Les scientifiques étaient loin de s’imaginer qu’ils trouveraient l’un des corps célestes les plus prometteurs quant à la présence potentielle de vie. Sa distance au soleil de 9.5AU ne lui offre effectivement pas une température de surface suffisante, étant en moyenne de 75K. La mission Cassini n’a pas seulement permis de mieux comprendre le système Saturnien dans son ensemble, mais aussi de nous éclairer sur le fonctionnement particulier d’Encelade, qui a ouvert la voie à de nombreuses nouvelles questions. C’est la raison pour laquelle j’ai choisi la cible 1.
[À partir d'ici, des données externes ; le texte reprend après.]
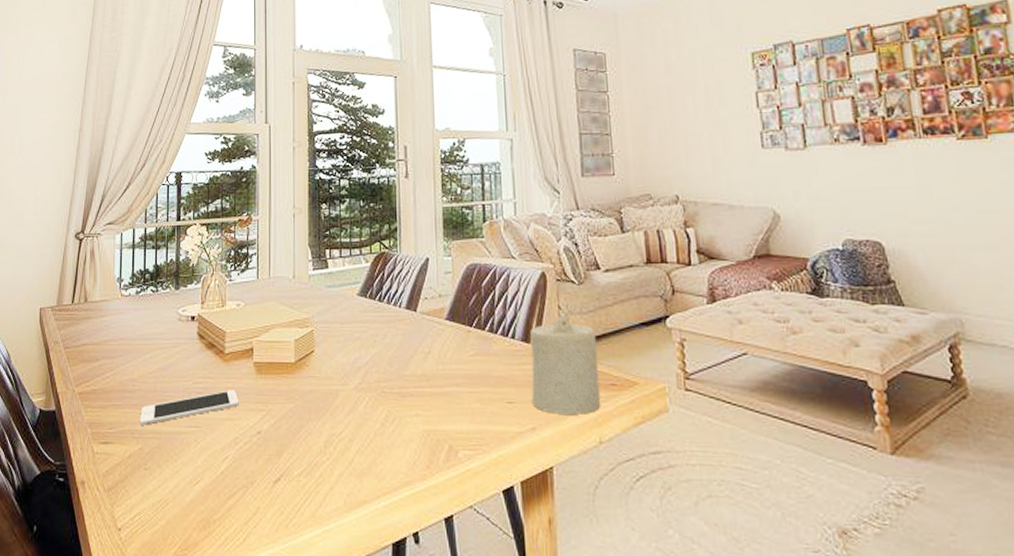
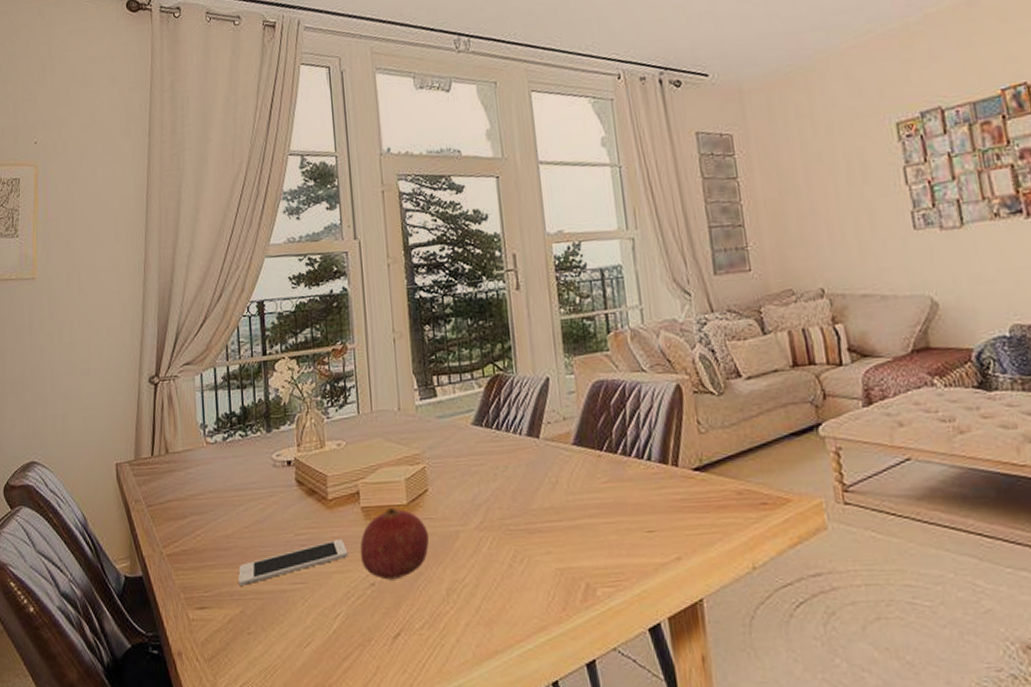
fruit: none [250,365,312,430] -> present [360,508,429,580]
candle: present [530,315,601,414] -> none [668,430,752,541]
Grace aux photos de la sonde, les astronomes ont observé à la surface de la planète des geysers de gaz froid s’élevant à plus de 50 km d’altitude. La détermination des caractéristiques de ces panaches, provenant incontestablement d’une zone plus chaude sous la surface gelée, a montré qu’ils étaient composés en grande majorité de vapeurs d’eau, mais surtout de matières carbonées (CO2, CH4), de NH3, de petites quantités de composés organiques, et peut-être même d’azote. De plus, ces jets sont à l’origine de la formation de l’anneau E de Saturne. Entretenir un tel anneau nécessite pourtant beaucoup d’énergie. L’hypothèse principale est que cette énergie résulte de frottements entre la surface gelée d’Encelade et une zone liquide sous-jacente. Le mouvement du liquide étant causé par un phénomène de marées, qui trouve son origine dans les orbites respectives et les interactions gravitationnelles entre Dioné et Encelade. Il s’agit là d’un mécanisme très complexe et insoupçonné avant les observations de Cassini, qui montre qu’Encelade n’est pas un corps gelé et inerte mais bien un corps actif. Cependant, cette explication n’est pas suffisante pour justifier la quantité d’énergie nécessaire à la production des jets gazeux. D’où ces nouvelles interrogations: d’où Encelade tire-t- elle ce surplus d’énergie, dont la source ne peut être qu’interne ? Quels mécanismes sont-ils à l’œuvre sous cette couverture de glace à l’apparence si paisible ?

Autant de questions justifient de nouvelles missions d’exploration, et qui sait, peut-être un jour découvrir la première source de vie extra-terrestre !

1 Encelade doit son nom au Géant Εγκέλαδος dans la mythologie, dont la respiration et les mouvements étaient tenus responsables des éruptions et autres secousses telluriques.